# numerical problem: efficient euclid distance with very large numbers

• Dec 17th 2007, 11:29 AM
sirandreus
numerical problem: efficient euclid distance with very large numbers
Hi all,

Iīm looking for an efficient solution for the following problem:

Let V be a set containing m vectors V={v1,v2,...,vm}. Given an input vector vi I need to find the vector from V which has the smallest euclid distance to vi (find best matching unit).
Normally not an issue. However, every element of Vīs vectors and the input vector vi always have a value from the open interval (0,1).

example 2D vector:
v1 = (0.0123123423423 , 0.00023567887)

Assume that every number has several thousand or even million digits. So practically spoken, if you implement euclid distance for this kind of numbers, you will need special high precision libraries, where every mathematical operation (like add, mult or sqrt) will run many times slower than with primitives such as double.

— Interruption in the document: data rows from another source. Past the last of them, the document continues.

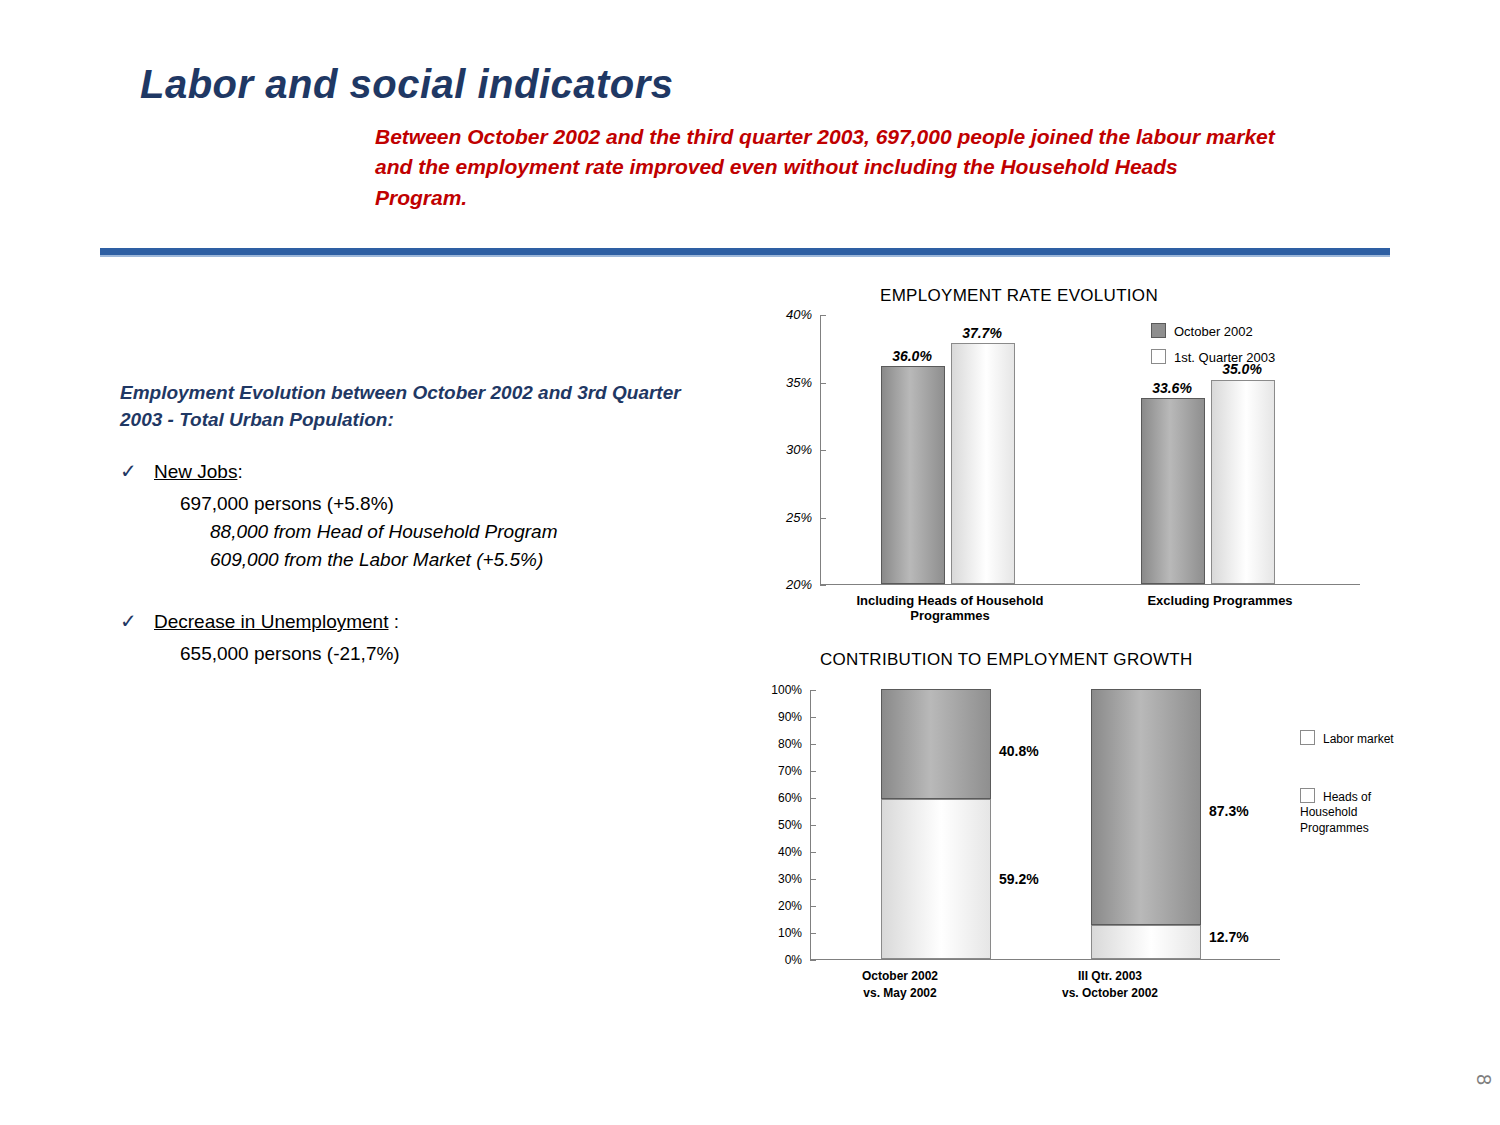Labor and social indicators
Between October 2002 and the third quarter 2003, 697,000 people joined the labour market and the employment rate improved even without including the Household Heads Program.
Employment Evolution between October 2002 and 3rd Quarter 2003 - Total Urban Population:
✓New Jobs:
697,000 persons (+5.8%)
88,000 from Head of Household Program
609,000 from the Labor Market (+5.5%)
✓Decrease in Unemployment :
655,000 persons (-21,7%)
EMPLOYMENT RATE EVOLUTION
40%
35%
30%
25%
20%
36.0%
37.7%
33.6%
35.0%
October 2002
1st. Quarter 2003
Including Heads of Household
Programmes
Excluding Programmes
CONTRIBUTION TO EMPLOYMENT GROWTH
100%
90%
80%
70%
60%
50%
40%
30%
20%
10%
0%
40.8%
59.2%
87.3%
12.7%
Labor market
Heads of Household Programmes
October 2002
vs. May 2002
III Qtr. 2003
vs. October 2002
8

Recently, I had the idea to tokenize a long number into smaller peaces and execute the euclid distance only on this peaces.
so for instance lets assume we are in 1d (for simplicity) and we have the following two vectors v1, v2 and the input vector vi

v1 = 0.001222345566
v2 = 0.123456649900
vi = 0.1923343233232

lets say we are tokenizing the numbers in peaces of length 5, then the first token (t1) for each vector would look like this:

v1_t1 = 00122
v2_t1 = 12345
vi_t1 = 19233
(here I am leaving away "0." since it is shared by all numbers)

here we see that the 5 first numbers of v2 are closer to vi than v1īs. Thus whatever comes after this 5 numbers, v2 will always be closer to vi. And thus vi is the best matching unit.
If the first tokens of v1 and v2 had the same (or very close) distance to vi, then the the second token containing the next 5 numbers would be compared.

The questions:

does this approach make sense ? (with approach I mean tokenizing the numbers and comparing them part by part)
Am I overlooking anything fundamental ?
How can this idea be improved ?

edit @ 18.12.07, 17:56 :
for new readers and future responses : Please accept the fact that Iīm using huge numbers, this is simply a requirement and canīt be changed.

Andreas
• Dec 17th 2007, 08:42 PM
Constatine11
Quote:

Originally Posted by sirandreus
Hi all,

Iīm looking for an efficient solution for the following problem:

Let V be a set containing m vectors V={v1,v2,...,vm}. Given an input vector vi I need to find the vector from V which has the smallest euclid distance to vi (find best matching unit).
Normally not an issue. However, every element of Vīs vectors and the input vector vi always have a value from the open interval (0,1).

example 2D vector:
v1 = (0.0123123423423 , 0.00023567887)

Assume that every number has several thousand or even million digits. So practically spoken, if you implement euclid distance for this kind of numbers, you will need special high precision libraries, where every mathematical operation (like add, mult or sqrt) will run many times slower than with primitives such as double.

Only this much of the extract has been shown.